Rusya’nın onayıyla Suriye Ordusu’nun ilerleyişi başlıyor
Sabır taşan Rusya’nın onayıyla Suriye Ordusu ilerleyişine başladı ve iki ay süren bir operasyonun sonucunda Hama’nın kuzeyindeki geniş bir alan cihatçılardan temizlendi. Bu operasyon sonucunda Türkiye’nin iki askeri gözlem noktası kuşatma altında kaldı. Türkiye ile Suriye’nin savaşın eşiğine gelmesi nedeniyle Rusya’nın devreye girmesiyle Suriye Ordusu’nun ilerleyişi bir müddet durdu.

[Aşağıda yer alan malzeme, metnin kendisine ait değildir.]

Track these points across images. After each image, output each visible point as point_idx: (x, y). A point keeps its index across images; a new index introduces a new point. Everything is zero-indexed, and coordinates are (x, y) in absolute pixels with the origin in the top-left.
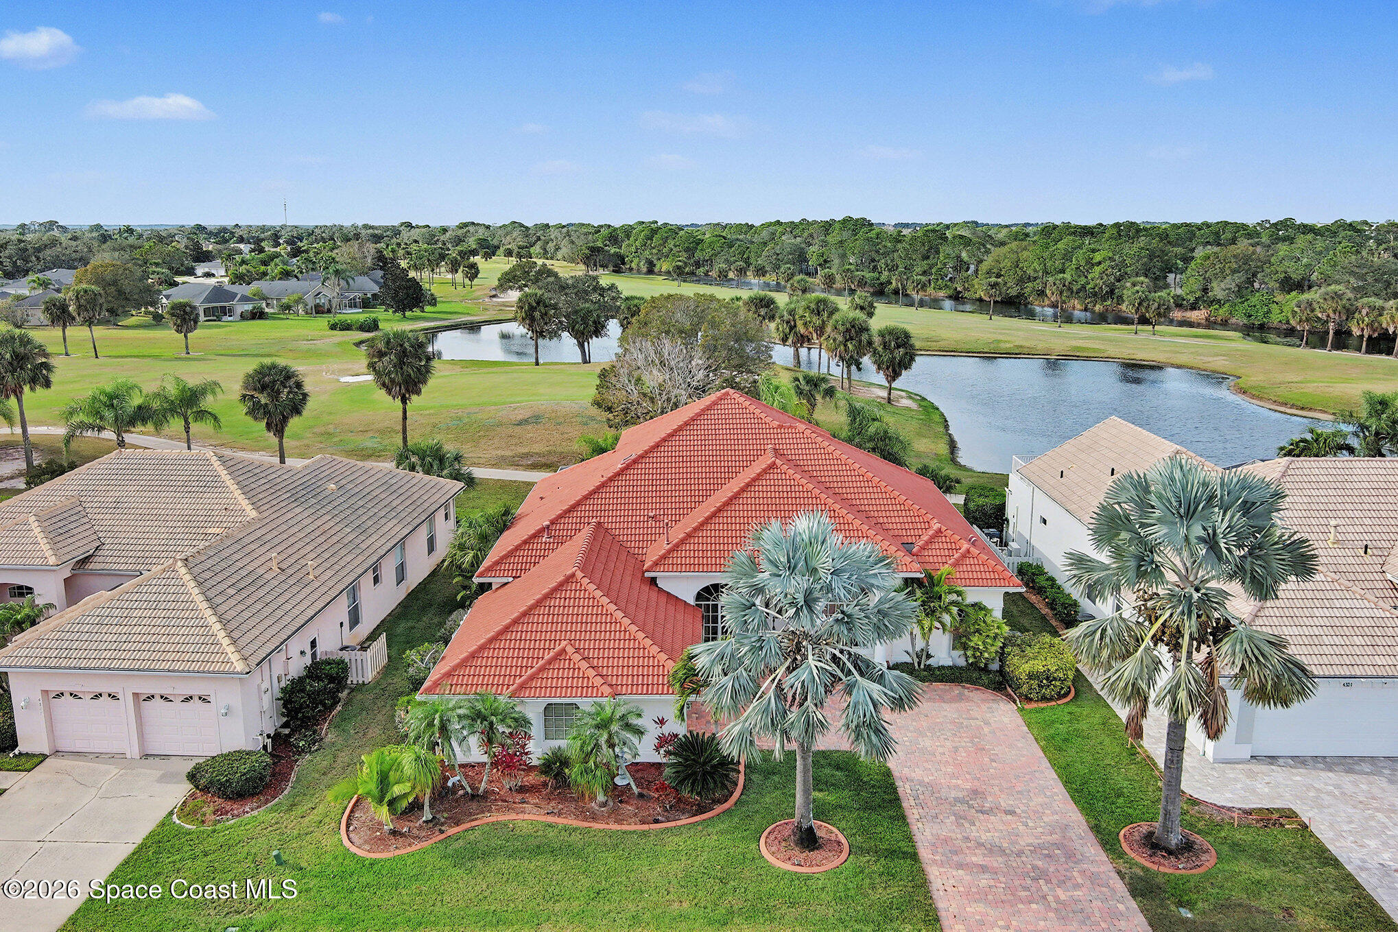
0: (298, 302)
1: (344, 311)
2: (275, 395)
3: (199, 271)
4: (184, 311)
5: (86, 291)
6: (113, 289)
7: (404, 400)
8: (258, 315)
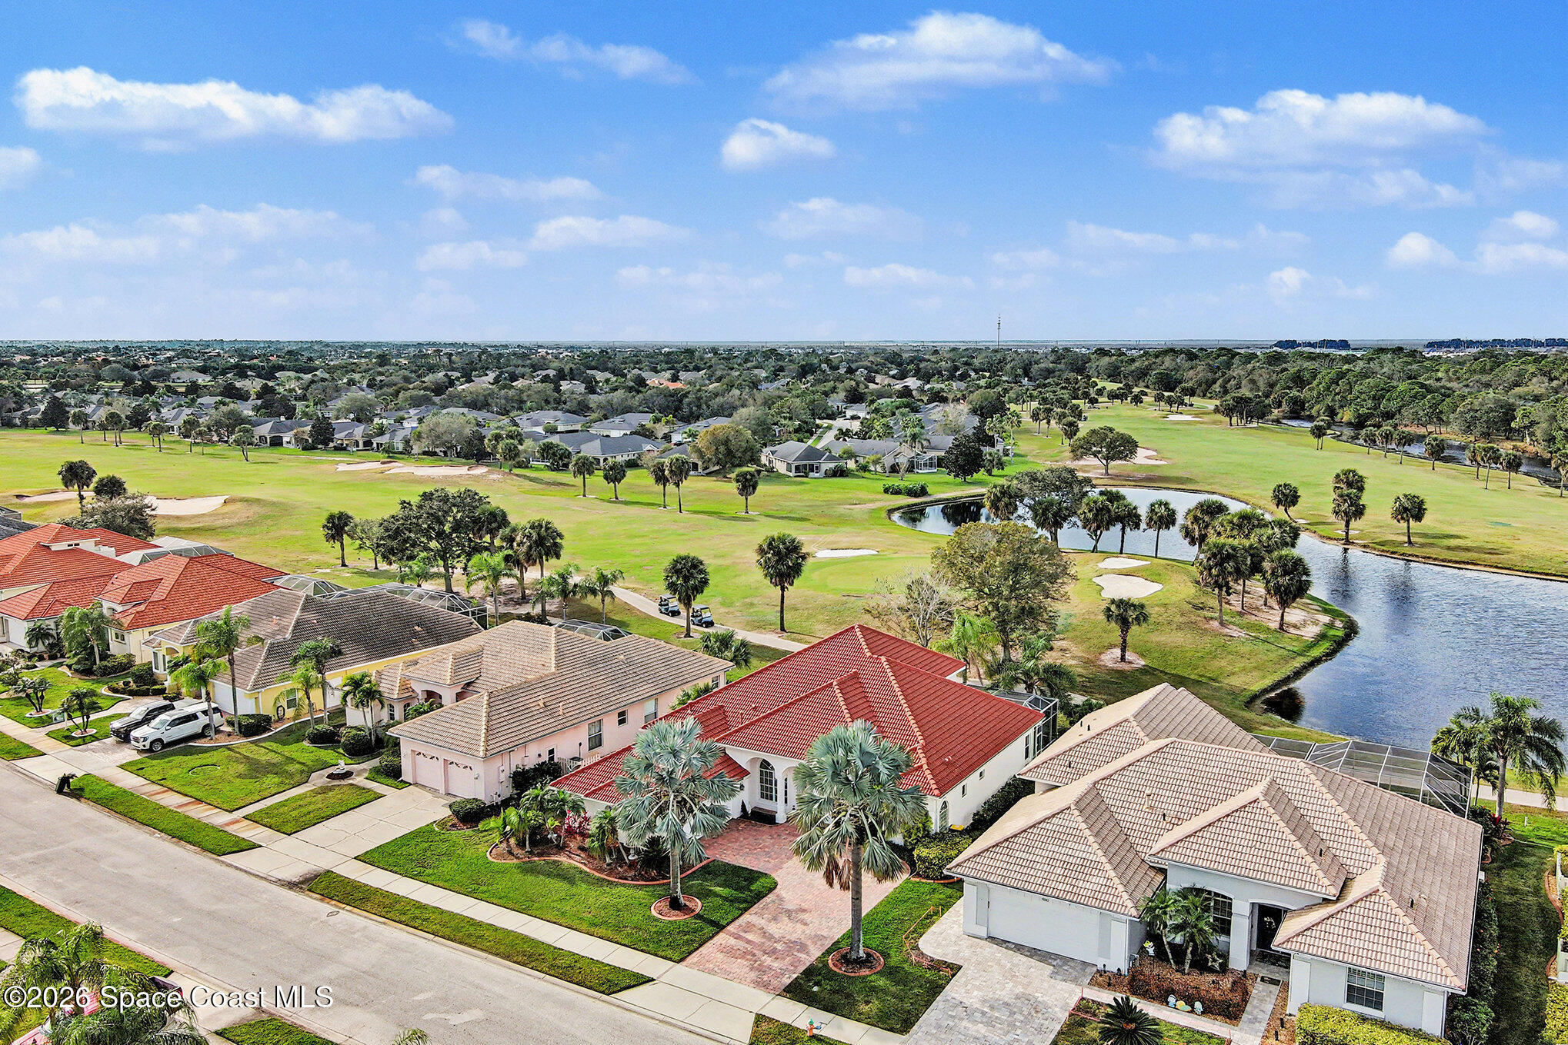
0: (876, 462)
1: (920, 471)
2: (686, 579)
3: (849, 413)
4: (745, 478)
5: (677, 460)
6: (722, 449)
7: (783, 589)
8: (840, 473)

Türkiye’nin yükümlülüklerini yerine getirmemeye devam etmesi üzerine Suriye Ordusu geçen yılın Aralık ayının sonunda tekrar operasyona başladı. 1,5 ay süren bu operasyonun neticesinde Suriye Ordusu Hama’nın kuzeyinden Tel Fırat’a kadar uzanan 120 kilometre uzunluğunda, ortalama 20 kilometre genişliğindeki bölgeyi de cihatçılardan temizledi. Bu operasyon esnasında da Türkiye’nin yedi askeri gözlem noktası daha kuşatıldı, 12 asker ölürken onlarca asker yaralandı. Türkiye’nin “misliyle karşılık verdik” şeklindeki açıklamaları ise Rusya ve Suriye tarafından net bir biçimde yalanlandı.